* **Problems to solve**:
- a) List every person named in the Hubbard employee page below.
- b) Translate this sentence from the Hubbard employee page into Spanish: "When I began my career at Hubbard, I was fortunate to be working with a company that always made safety a priority."

* **Page extract**:
★ ★ ★ ★
I have the opportunity to work for the world leader in construction with a true international dimension and the challenges and rewards of a fast-paced industry with great career opportunities.





Safety Manager Talks About 40 Years at Hubbard

When I began my career at Hubbard, I was fortunate to be working with a company that always made safety a priority. What I did over these years is try to keep that tradition alive. I see each day as a learning experience, I always reevaluate our practices to see how we can get better - because, no matter what, we can always be better when it comes to safety.






An Interview with Hubbard Employee Antoine Golle, Project Engineer

Antoine (seated right) goes over US-411 scheduling with Project Engineer Damon Cottingham (left) and Division Controller Nicolas Lhuillier (middle)

Where did you receive your training?

Golle: I studied Mechanical/Industrial Engineering in Toulouse, France. I also spent a year studying on an exchange program in Madrid, Spain.
★ ★ ★ ★
* **Stored data**:
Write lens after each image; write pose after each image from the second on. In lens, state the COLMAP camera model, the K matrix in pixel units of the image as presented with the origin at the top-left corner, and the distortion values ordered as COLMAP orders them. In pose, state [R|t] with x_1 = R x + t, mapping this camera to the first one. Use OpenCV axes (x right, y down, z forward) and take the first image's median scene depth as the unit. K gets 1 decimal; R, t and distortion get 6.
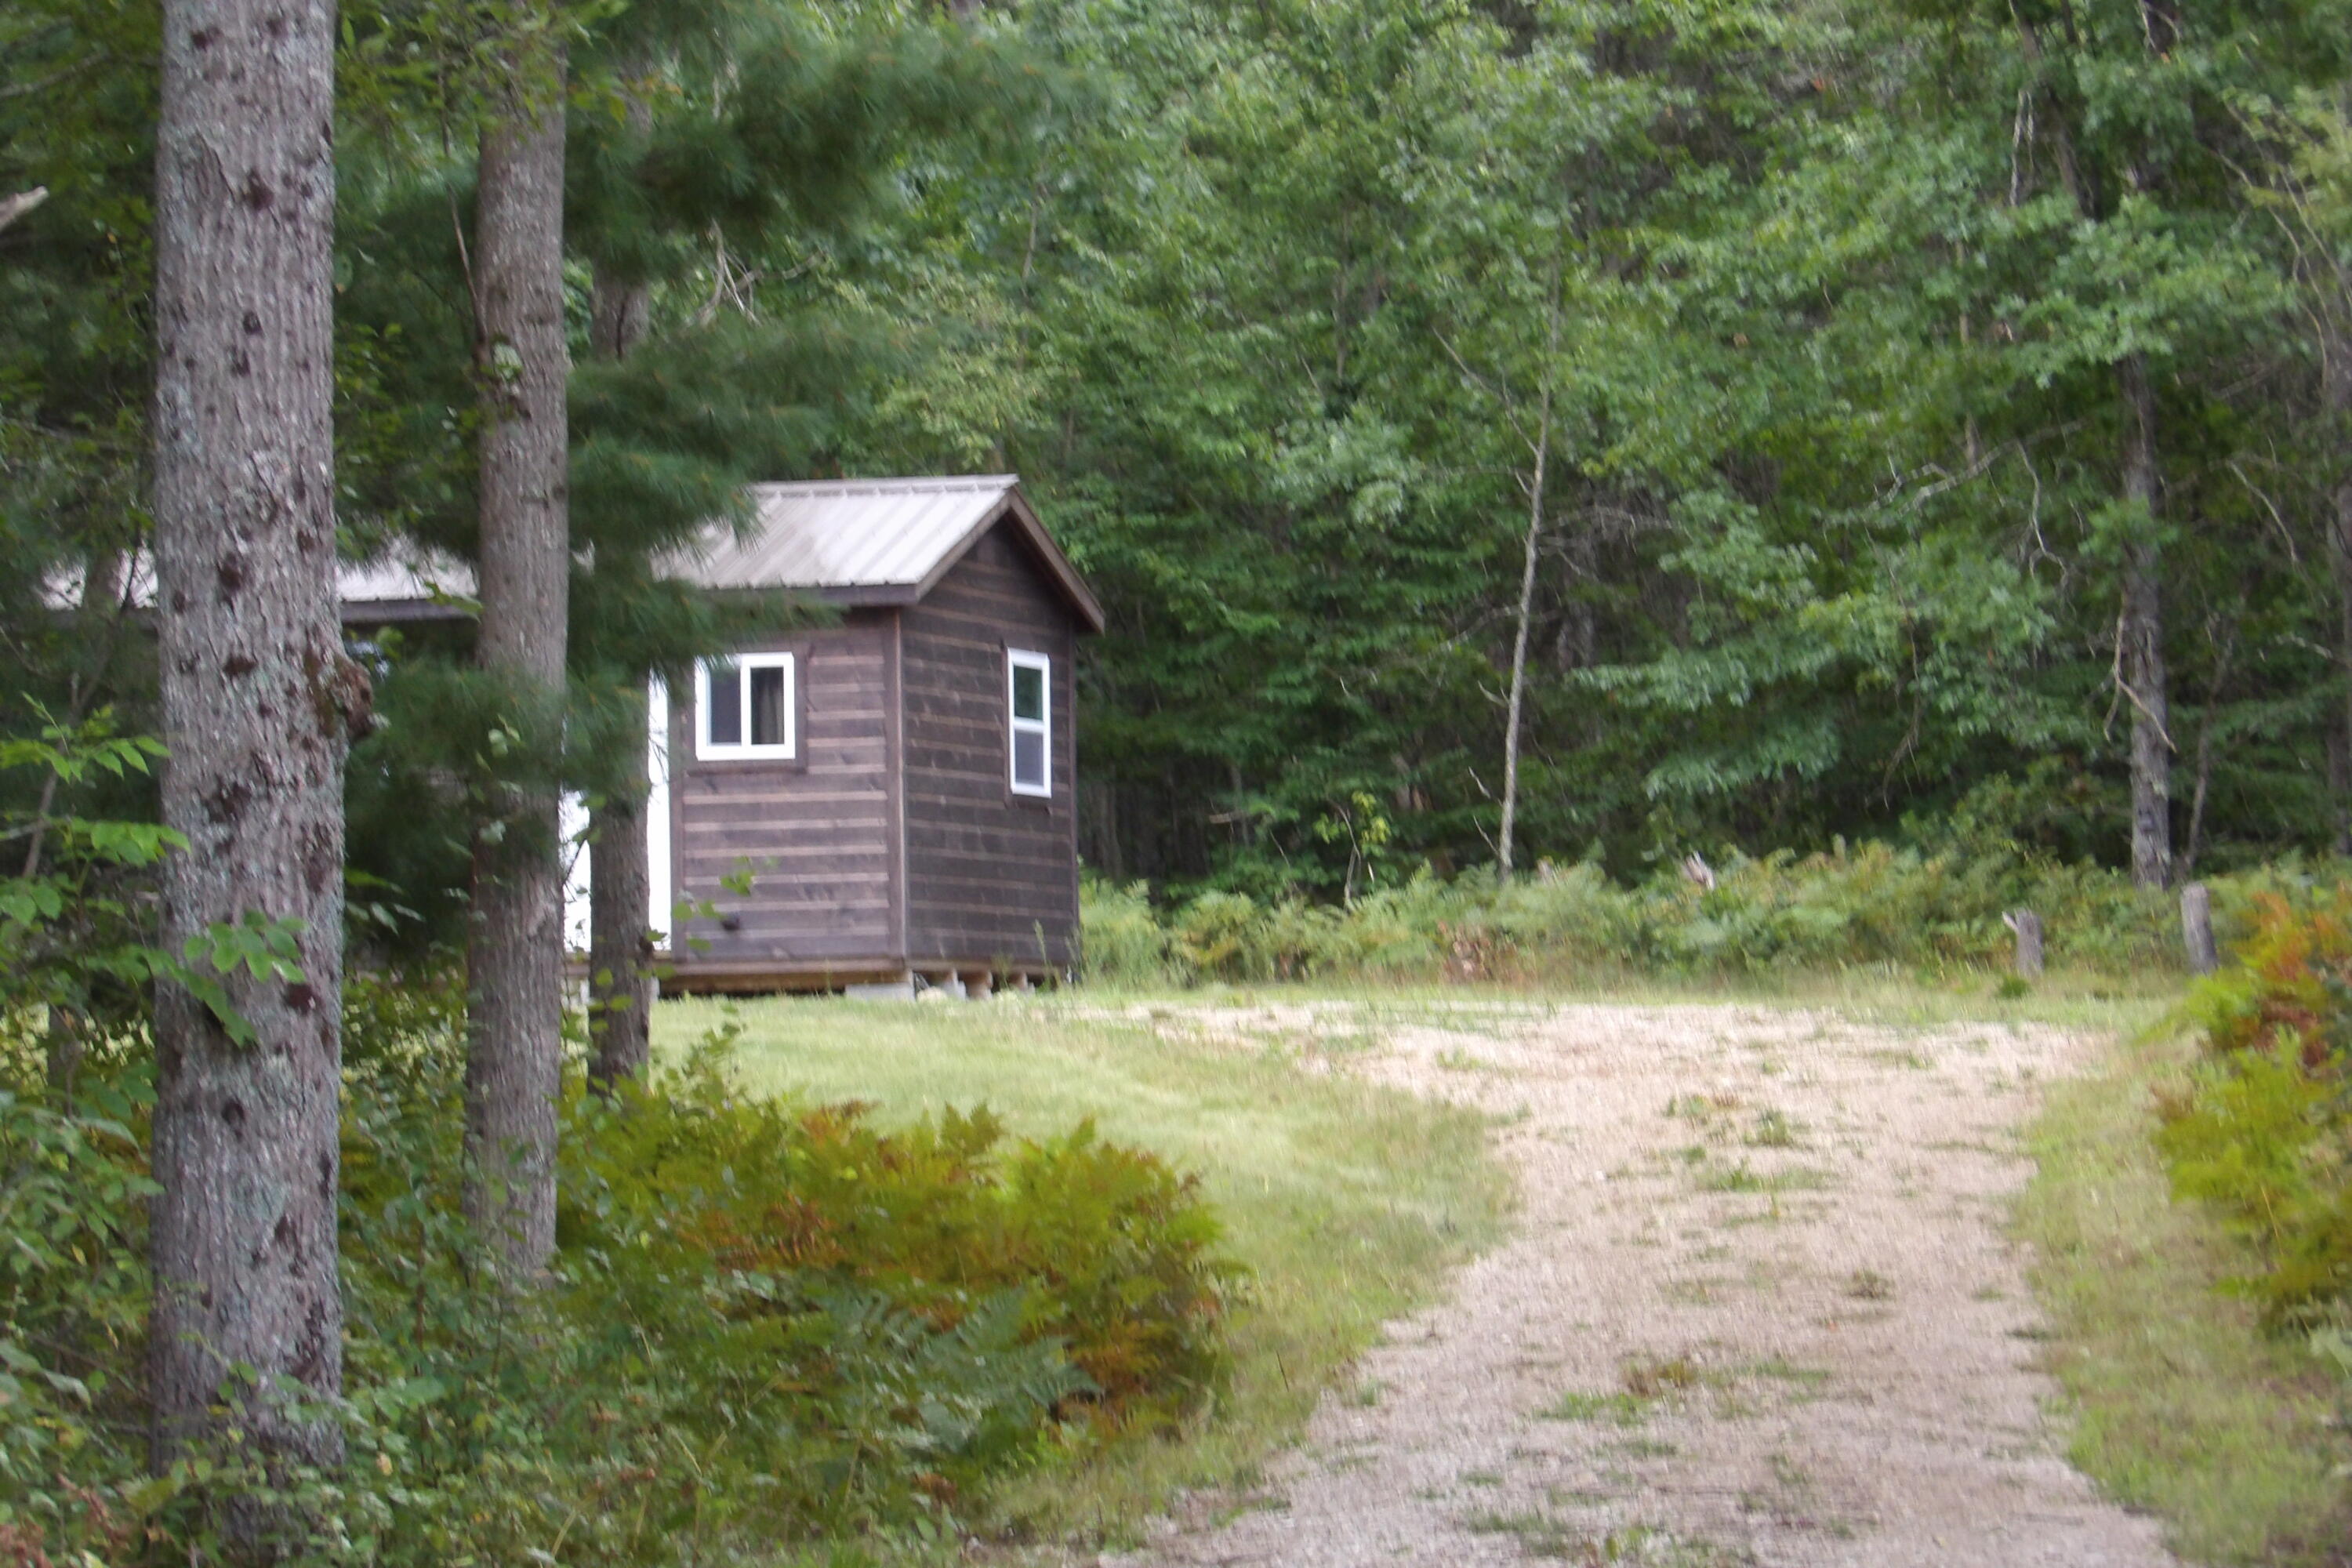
lens RADIAL K [[9999.4, 0, 1176.9], [0, 9999.4, 786.0], [0, 0, 1]] dist [1.219134, 0.000000]
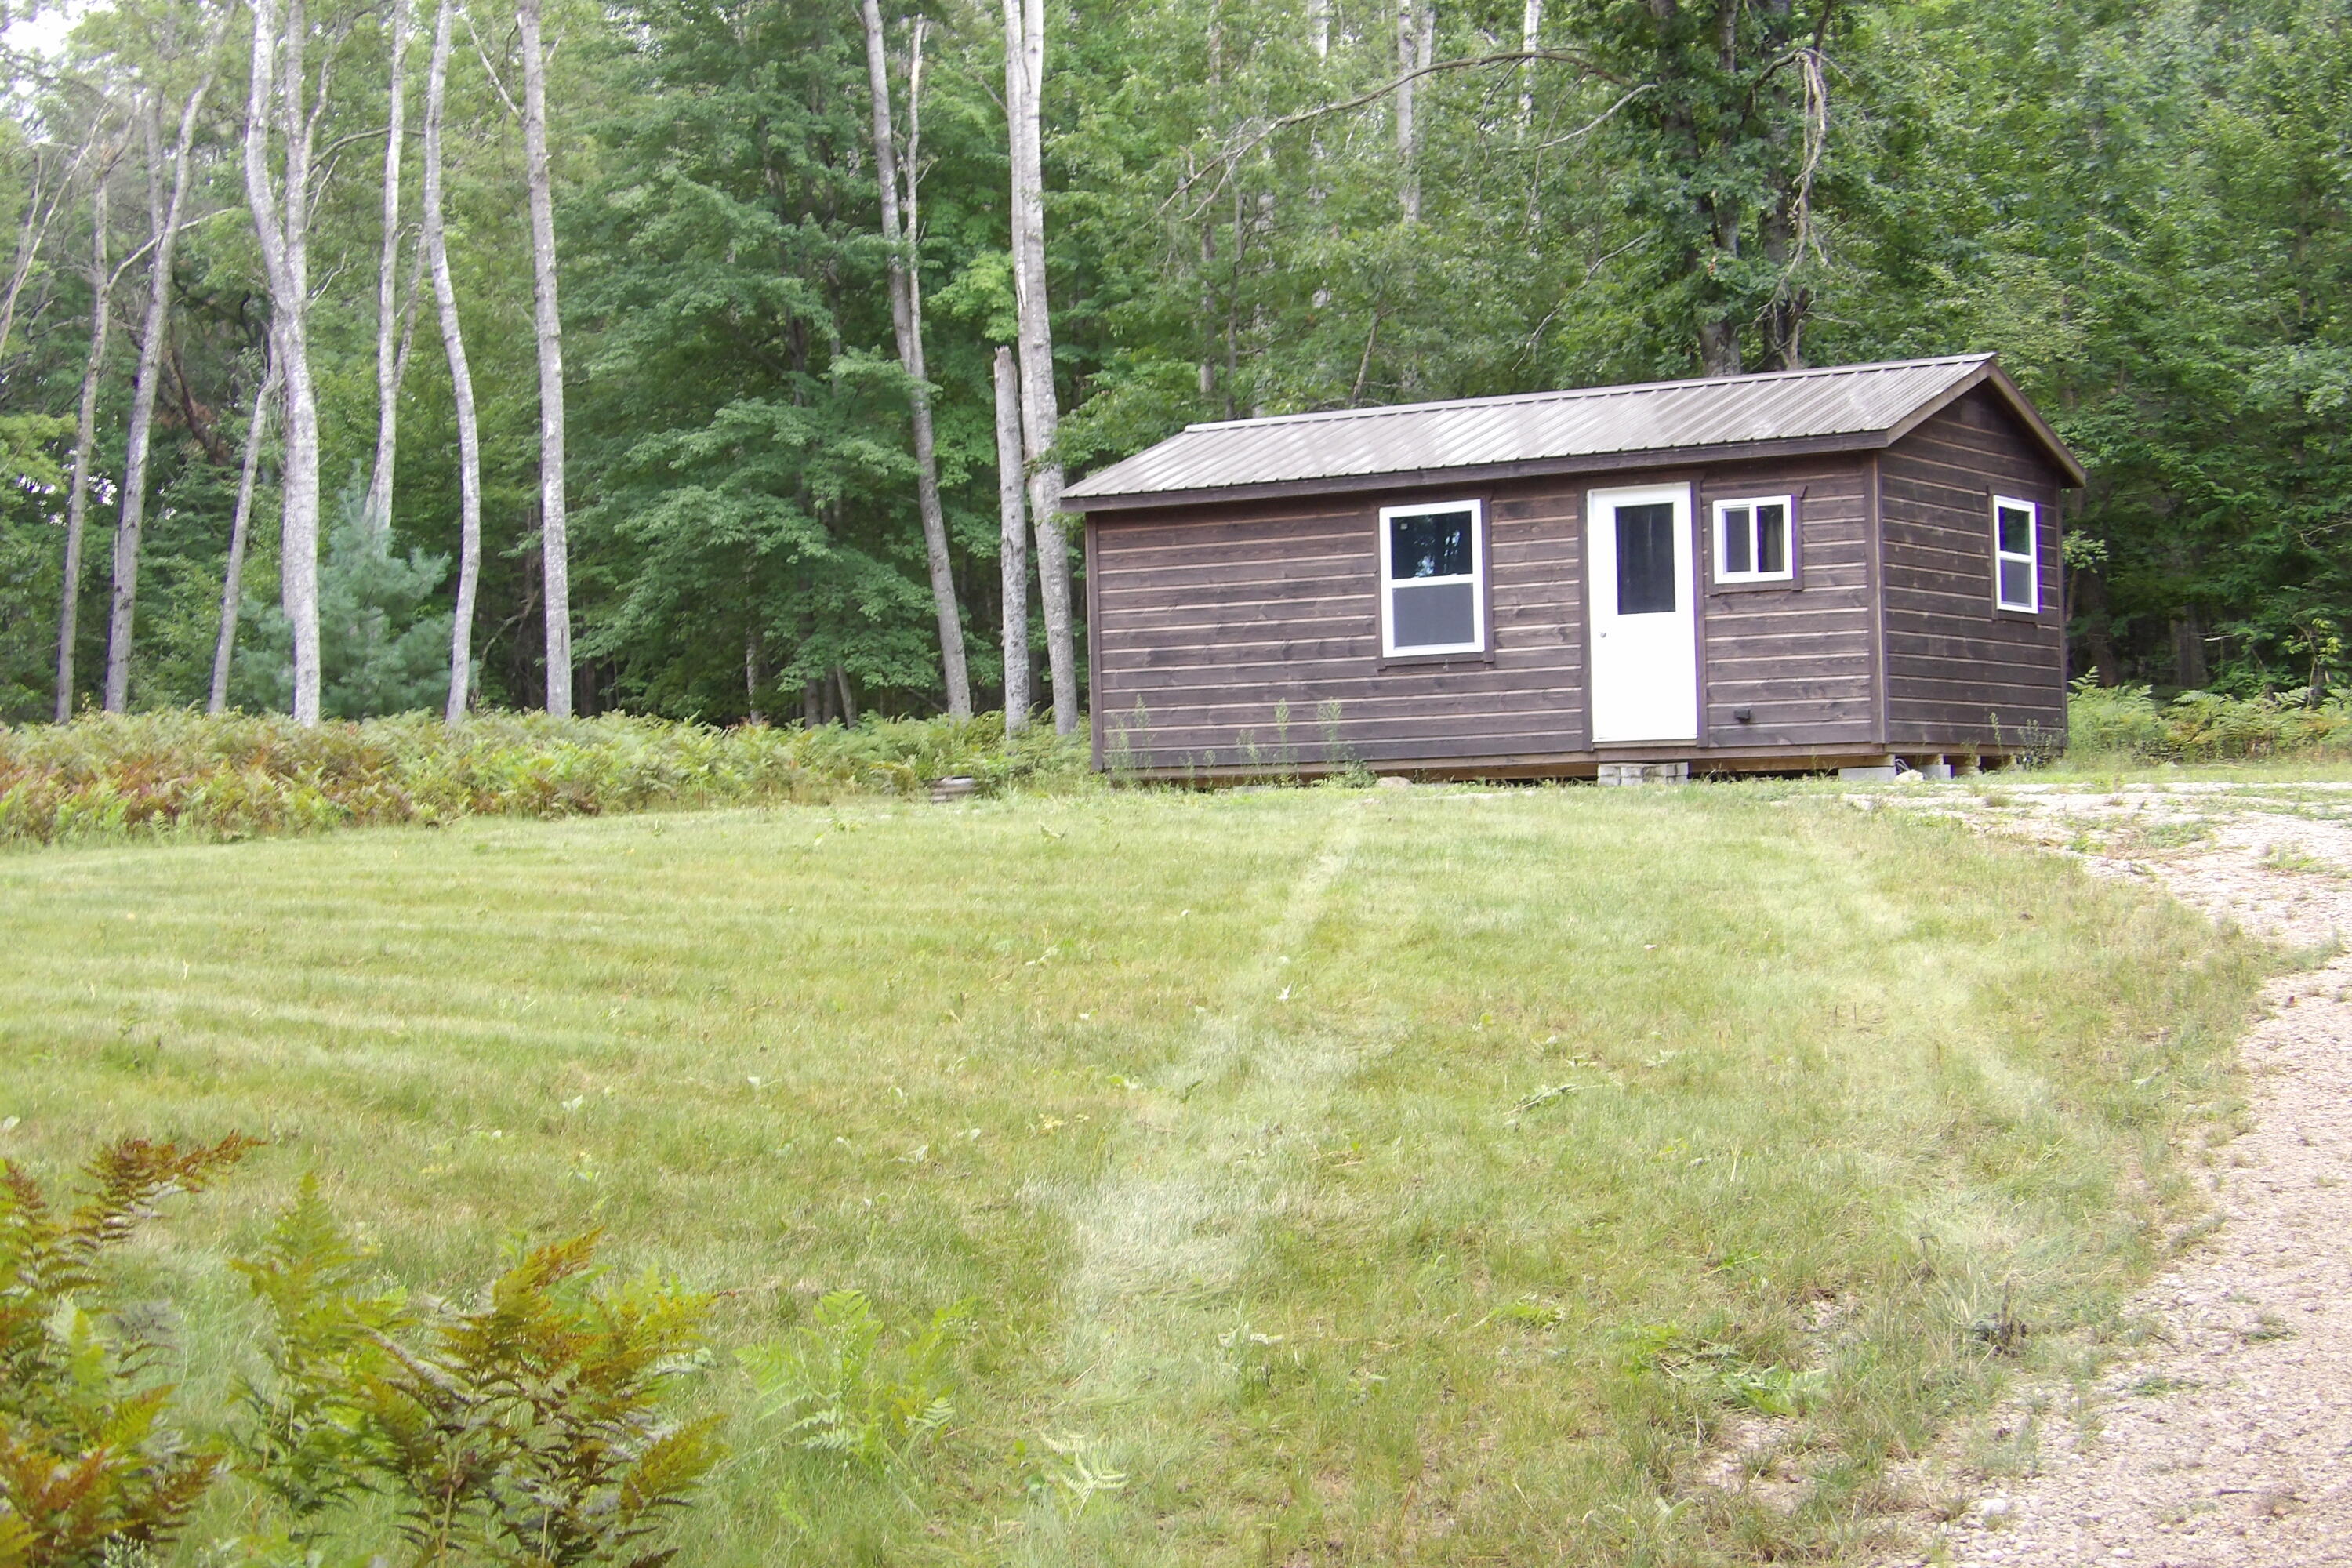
lens RADIAL K [[3584.4, 0, 1173.3], [0, 3584.4, 778.6], [0, 0, 1]] dist [-0.103948, 0.000000]
pose [[0.946909, -0.009400, -0.321364, 0.028497], [0.017860, 0.999567, 0.023385, 0.009391], [0.321005, -0.027883, 0.946667, 0.548397]]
★ ★ ★ ★
* **Answers to each task**:
- a)
Antoine Golle
Damon Cottingham
Nicolas Lhuillier

- b) Cuando comencé mi carrera en Hubbard, tuve la suerte de trabajar con una empresa que siempre hizo de la seguridad una prioridad.